C. “Conclusory” Expert Opinions
- An expert opinion is “conclusory” when it:
- states an ultimate conclusion (“the delay did not affect outcome”) without clearly explaining why,
- does not show engagement with the full medical record, or
- rests on selectively quoted or misunderstood facts.
- Courts are wary of granting summary judgment based on such opinions because they do not allow meaningful testing of the expert’s logic.
D. Coccydynia and Coccygectomy
- Coccydynia – Pain in the coccyx (“tailbone”), which can arise from trauma, childbirth, or idiopathic causes.
- Coccygectomy – Surgical removal of the coccyx, typically considered only after:
- prolonged conservative treatment (medications, cushions, PT, injections) has failed, and
- pain remains severe and disabling.
- In this case, the temporal relationship between diagnosis, conservative treatment, and surgery—and the benefits and risks of earlier vs. later surgery—was central to the causation debate.
X. Conclusion
Cota v. Adirondack Medical Center is a fact-sensitive decision with broad doctrinal implications. In affirming the denial of summary judgment to both the hospital and the radiologist, the Third Department:
- reaffirmed the traditional burden-shifting framework of medical malpractice summary judgment,
- highlighted the importance of nuanced, individualized expert analyses in postpartum fall and imaging decisions, and
- most notably, set a high bar for defense expert affidavits on causation in misdiagnosis and delayed-treatment cases, especially where harmful intervening treatments (such as physical therapy) are alleged.
The majority’s analysis makes clear that a defense expert must:
- engage with the specific treatments and injuries at issue;
- demonstrate a comprehensive review of the relevant records and imaging; and
- accurately characterize the patient’s testimony and clinical course.
Where these requirements are not met, as with Smith’s expert here, the defendant may fail even to shift the burden—allowing a plaintiff to survive summary judgment without an opposing medical expert.
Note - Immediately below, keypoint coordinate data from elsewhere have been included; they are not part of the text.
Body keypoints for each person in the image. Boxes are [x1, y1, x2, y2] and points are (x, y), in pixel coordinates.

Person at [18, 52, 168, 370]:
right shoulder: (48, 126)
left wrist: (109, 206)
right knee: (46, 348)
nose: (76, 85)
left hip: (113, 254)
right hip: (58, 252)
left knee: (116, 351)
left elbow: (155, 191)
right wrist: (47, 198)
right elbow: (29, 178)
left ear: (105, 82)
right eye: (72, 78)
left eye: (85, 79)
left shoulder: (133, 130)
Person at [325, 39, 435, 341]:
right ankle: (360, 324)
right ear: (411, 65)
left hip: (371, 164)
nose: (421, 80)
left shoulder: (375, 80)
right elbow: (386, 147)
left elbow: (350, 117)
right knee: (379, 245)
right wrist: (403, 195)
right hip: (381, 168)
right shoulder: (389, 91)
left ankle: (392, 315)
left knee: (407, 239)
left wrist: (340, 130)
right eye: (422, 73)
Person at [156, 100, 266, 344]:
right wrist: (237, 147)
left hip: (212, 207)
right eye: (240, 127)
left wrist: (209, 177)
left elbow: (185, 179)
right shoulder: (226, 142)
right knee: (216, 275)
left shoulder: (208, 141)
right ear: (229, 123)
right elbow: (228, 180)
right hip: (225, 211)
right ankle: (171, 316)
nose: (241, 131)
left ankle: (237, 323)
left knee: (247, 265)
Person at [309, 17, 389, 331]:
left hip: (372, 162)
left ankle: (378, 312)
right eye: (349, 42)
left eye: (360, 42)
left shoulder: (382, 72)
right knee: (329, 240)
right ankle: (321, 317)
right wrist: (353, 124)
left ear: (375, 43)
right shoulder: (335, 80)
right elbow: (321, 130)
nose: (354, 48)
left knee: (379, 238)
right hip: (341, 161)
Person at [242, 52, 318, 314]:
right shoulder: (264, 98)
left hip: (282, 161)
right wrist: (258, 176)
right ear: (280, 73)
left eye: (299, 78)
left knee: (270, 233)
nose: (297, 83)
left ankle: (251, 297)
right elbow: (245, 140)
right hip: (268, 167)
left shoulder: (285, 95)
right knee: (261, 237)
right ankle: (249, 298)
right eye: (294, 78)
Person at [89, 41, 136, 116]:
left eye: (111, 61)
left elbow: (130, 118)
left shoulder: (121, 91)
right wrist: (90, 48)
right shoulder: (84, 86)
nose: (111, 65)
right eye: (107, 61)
At the same time, the divided court underscores an ongoing debate within New York’s appellate courts about how demanding this prima facie standard should be, and how strictly pleadings and expert affidavits should be read.
Going forward, Cota will likely be invoked in:
- challenging or defending summary judgment motions in delayed-diagnosis and misread-imaging cases;
- guiding the preparation of detailed, record-based expert affidavits; and
- shaping hospital and postpartum protocols regarding ambulation assistance and post-fall imaging decisions.
Its central lesson is straightforward but demanding: in complex medical malpractice litigation, particularly where causation is contested, precision and completeness in expert analysis are indispensable to obtaining summary judgment.